Can you print the part of the post on spraying trim and doors from "I've done both" to "about an hour.", word for word?

- [Page extract]:
------------------------------------
I've done both methods, and I think its WAY easier and faster to do the trim before the walls. Whether you want to mask to prevent halos is up to you. I've never had a problem with halos, as I feather the spray out on the wall a little bit, but I do sometimes mask the walls anyway, even if its just 6" paper. I guess its better safe than sorry...

Here is an example of how I lean my doors. I just set this up to show, btw. You can leave them alone till they dry, and you can move them around when dry. sorry its sideways...

I definitely dont think high end doors should be sprayed in place. For low end, or light doors, I just put cardboard, and stickers in the middle of the floor spray a side, flip, and walk it to the wall on the top of my foot and lean it by the corner. You can do them all in about an hour.
------------------------------------
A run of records
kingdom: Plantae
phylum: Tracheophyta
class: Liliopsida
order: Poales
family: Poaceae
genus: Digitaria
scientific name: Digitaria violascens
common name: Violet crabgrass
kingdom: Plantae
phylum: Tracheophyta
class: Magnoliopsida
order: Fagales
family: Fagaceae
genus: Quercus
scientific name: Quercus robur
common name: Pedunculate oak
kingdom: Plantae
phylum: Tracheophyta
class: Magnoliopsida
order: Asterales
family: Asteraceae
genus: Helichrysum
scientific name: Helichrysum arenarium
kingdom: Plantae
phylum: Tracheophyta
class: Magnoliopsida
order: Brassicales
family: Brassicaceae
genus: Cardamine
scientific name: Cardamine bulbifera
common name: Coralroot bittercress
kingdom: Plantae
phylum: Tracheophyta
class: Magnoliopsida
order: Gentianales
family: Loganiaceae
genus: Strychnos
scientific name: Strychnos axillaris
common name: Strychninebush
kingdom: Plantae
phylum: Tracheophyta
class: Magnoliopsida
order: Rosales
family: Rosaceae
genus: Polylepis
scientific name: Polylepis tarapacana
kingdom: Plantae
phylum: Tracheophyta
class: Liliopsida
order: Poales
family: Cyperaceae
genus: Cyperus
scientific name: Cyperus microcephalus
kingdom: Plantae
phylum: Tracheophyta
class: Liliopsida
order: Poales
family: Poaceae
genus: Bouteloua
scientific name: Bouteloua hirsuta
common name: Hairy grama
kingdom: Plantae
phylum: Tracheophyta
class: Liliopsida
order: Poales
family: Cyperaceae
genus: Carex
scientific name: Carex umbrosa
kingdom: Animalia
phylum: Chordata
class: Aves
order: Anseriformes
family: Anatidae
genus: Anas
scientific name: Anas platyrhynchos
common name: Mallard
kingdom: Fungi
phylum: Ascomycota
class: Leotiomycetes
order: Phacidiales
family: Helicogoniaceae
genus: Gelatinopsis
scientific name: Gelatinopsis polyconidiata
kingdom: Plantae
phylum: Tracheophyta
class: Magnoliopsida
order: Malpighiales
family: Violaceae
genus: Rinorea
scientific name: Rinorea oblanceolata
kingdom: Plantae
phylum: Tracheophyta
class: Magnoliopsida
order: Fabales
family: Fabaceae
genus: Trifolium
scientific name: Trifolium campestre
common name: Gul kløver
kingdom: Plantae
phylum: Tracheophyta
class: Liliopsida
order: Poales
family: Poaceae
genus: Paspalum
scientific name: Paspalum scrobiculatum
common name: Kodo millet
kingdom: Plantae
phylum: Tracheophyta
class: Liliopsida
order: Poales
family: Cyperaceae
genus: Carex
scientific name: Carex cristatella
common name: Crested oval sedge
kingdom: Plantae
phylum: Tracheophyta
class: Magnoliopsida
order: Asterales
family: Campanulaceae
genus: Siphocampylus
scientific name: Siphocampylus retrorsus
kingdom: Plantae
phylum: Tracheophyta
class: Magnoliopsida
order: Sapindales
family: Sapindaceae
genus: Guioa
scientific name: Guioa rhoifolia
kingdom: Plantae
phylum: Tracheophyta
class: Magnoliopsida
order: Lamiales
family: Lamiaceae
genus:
------------------------------------
- [Exercise response]:
I've done both methods, and I think its WAY easier and faster to do the trim before the walls. Whether you want to mask to prevent halos is up to you. I've never had a problem with halos, as I feather the spray out on the wall a little bit, but I do sometimes mask the walls anyway, even if its just 6" paper. I guess its better safe than sorry...

Here is an example of how I lean my doors. I just set this up to show, btw. You can leave them alone till they dry, and you can move them around when dry. sorry its sideways...

I definitely dont think high end doors should be sprayed in place. For low end, or light doors, I just put cardboard, and stickers in the middle of the floor spray a side, flip, and walk it to the wall on the top of my foot and lean it by the corner. You can do them all in about an hour.